Jesus consistently predicted that he would be dead for three days. But, if Jesus died Friday at 3pm, and rose Sunday at dawn, how was he in the tomb for three days/ 72 hours? Jesus was in the tomb for the parts of three days, totaling about 36 hours.

Now, before you shoot me for heresy, let me remind you how we interpret the Bible.

We employ a historical-grammatical hermeneutic. What that means is we interpret the meaning of the words the way the people at the time understood it. Why? Because they wrote it. They used grammar in the context of their setting. Jews at the time of writing the Bible used to say “three days and three nights” to refer to any period of time that was longer than a day but shorter than four, with “a day” meaning any part of a day. 

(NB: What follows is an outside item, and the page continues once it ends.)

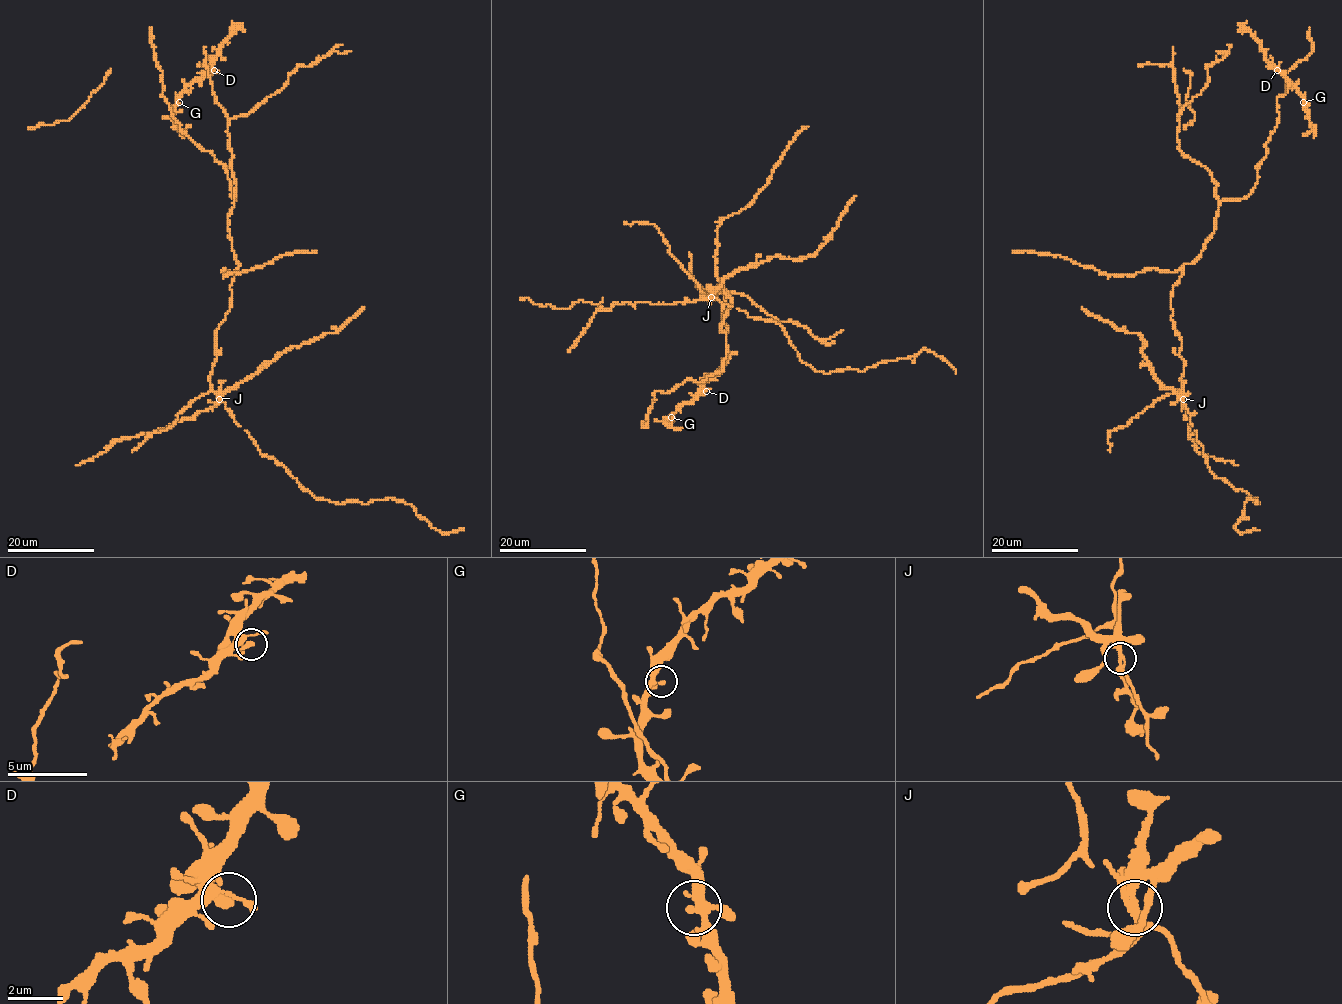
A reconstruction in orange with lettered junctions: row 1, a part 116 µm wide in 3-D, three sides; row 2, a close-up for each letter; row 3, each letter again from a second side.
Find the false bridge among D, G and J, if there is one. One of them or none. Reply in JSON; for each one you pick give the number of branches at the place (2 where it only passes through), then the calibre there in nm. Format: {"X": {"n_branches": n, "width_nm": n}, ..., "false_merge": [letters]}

So, when Jesus predicted he would be in the grave at the same time Jonah was in the fish, for three days and three nights, no one thought he meant 72 hours. No one kept time rigidly in those days. So, Friday was the 1st day, Saturday the 2nd, and Sunday the 3rd even though it was only a few hours. Bear in mind that they considered sundown, not midnight, to be the end of the day.


CONCLUSION

Jesus in his death was able to proclaim victory.

While his people mourned and wrapped up his body and acted like that was the end of him, he was working, he was proclaiming victory, and showing his power and glory.

How was 2020 for you? How about 2021 and 2022? Are you mourning and fretting and grieving because it looks like God isn’t in control?

Are you acting like Jesus is dead?

Well, don’t. Jesus is alive. So live like it.

We are overcomers, we are Heavenites, we are victorious. Why? Because our Savior is alive and death could not hold him.

If you do not yet know the risen Savior as your Savior, this Easter is a great time to believe that Jesus died for you and then rose again, turn to God in repentance and become a child of the risen King!